** What the task asks **
Tally the rows below that contain the string "label", treating uppercase and lowercase as different. Reply with the number alone.

--------

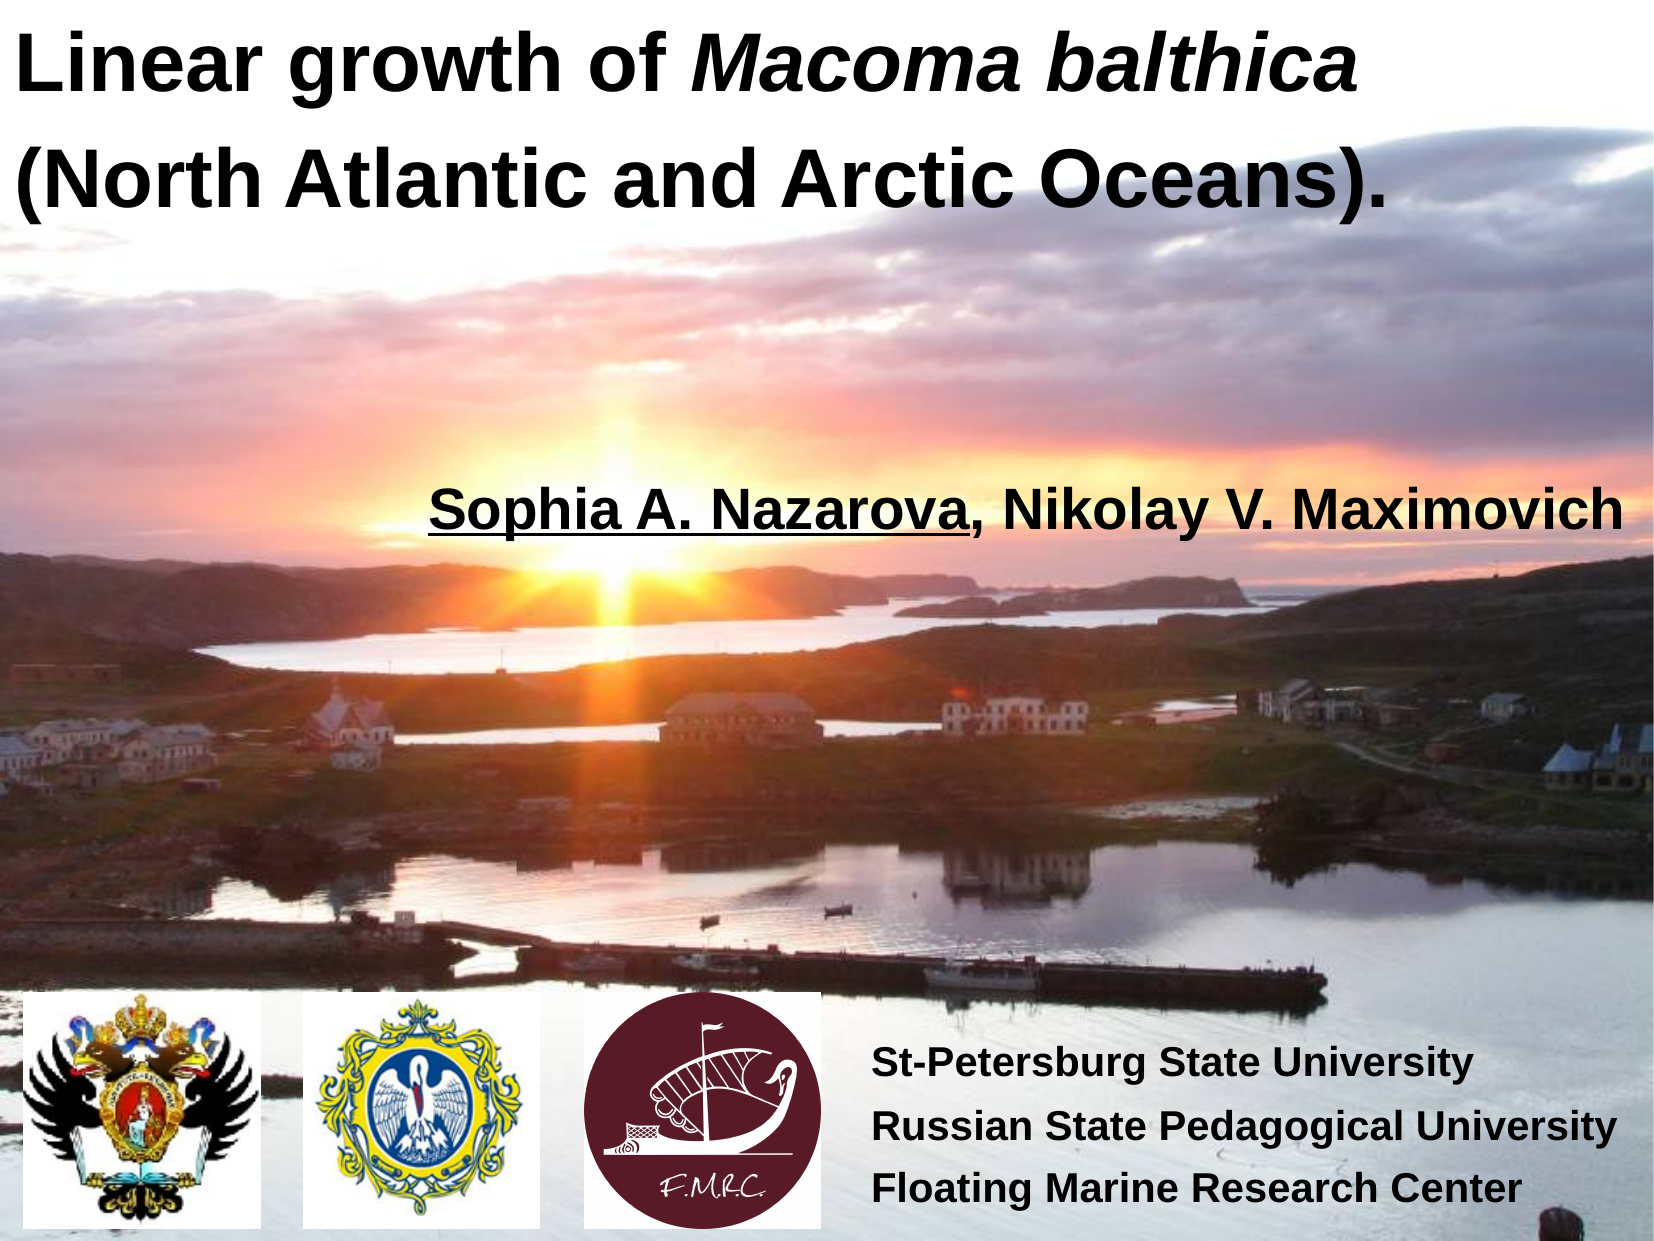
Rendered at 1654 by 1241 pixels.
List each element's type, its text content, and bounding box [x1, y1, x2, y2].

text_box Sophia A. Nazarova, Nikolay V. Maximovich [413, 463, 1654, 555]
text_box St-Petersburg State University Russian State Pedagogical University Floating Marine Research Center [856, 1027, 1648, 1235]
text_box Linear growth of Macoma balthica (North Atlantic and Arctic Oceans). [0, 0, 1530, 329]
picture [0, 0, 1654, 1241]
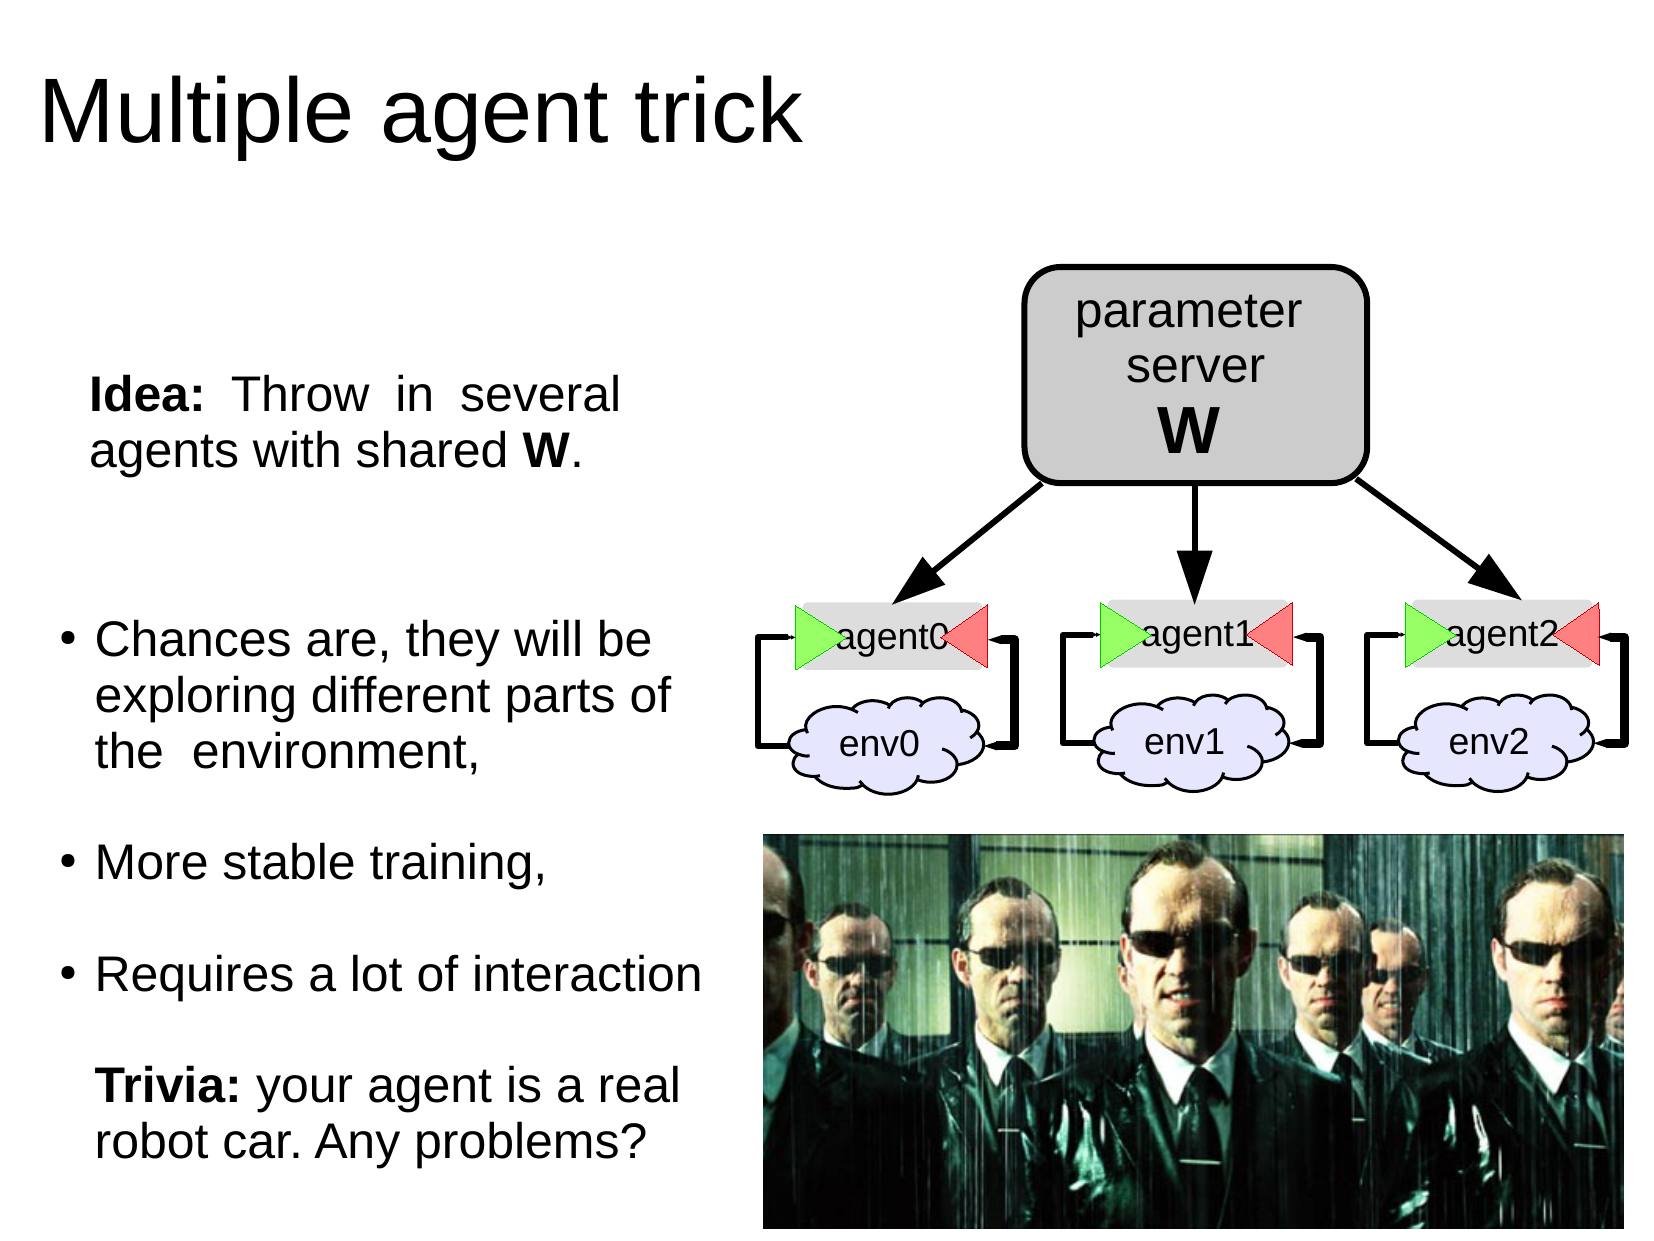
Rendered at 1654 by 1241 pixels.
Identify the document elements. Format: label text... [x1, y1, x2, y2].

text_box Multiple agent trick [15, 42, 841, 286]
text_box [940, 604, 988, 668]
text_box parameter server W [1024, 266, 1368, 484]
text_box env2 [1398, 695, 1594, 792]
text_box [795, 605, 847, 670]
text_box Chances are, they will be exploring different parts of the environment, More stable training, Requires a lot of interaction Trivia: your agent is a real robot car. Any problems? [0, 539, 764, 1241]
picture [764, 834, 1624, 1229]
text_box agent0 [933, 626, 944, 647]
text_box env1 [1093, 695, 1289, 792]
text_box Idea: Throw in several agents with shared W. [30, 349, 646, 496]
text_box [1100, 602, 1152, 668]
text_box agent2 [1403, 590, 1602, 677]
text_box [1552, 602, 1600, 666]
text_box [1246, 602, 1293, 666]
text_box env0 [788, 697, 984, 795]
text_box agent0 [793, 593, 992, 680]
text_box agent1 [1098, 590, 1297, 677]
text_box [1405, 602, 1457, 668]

--------

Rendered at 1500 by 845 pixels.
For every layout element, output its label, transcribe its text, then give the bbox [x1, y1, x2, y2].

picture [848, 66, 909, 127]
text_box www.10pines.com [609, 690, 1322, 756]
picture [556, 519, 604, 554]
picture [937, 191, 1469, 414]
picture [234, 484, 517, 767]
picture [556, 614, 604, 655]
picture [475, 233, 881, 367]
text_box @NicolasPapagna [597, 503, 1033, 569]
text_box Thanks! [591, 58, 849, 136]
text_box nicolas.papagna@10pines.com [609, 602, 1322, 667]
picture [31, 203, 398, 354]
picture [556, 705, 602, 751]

--------

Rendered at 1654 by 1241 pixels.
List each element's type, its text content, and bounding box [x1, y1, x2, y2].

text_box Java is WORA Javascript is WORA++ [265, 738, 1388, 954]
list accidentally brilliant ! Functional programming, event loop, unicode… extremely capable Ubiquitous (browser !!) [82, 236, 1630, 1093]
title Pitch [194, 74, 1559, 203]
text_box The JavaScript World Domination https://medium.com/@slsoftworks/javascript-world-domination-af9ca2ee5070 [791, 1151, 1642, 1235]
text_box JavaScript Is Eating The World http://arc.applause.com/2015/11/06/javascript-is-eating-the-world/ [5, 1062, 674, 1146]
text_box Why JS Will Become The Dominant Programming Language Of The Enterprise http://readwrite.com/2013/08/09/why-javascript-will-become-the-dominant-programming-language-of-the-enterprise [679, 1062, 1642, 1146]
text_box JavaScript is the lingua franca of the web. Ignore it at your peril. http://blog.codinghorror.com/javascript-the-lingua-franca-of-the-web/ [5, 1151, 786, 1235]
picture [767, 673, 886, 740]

--------

** The reply **
2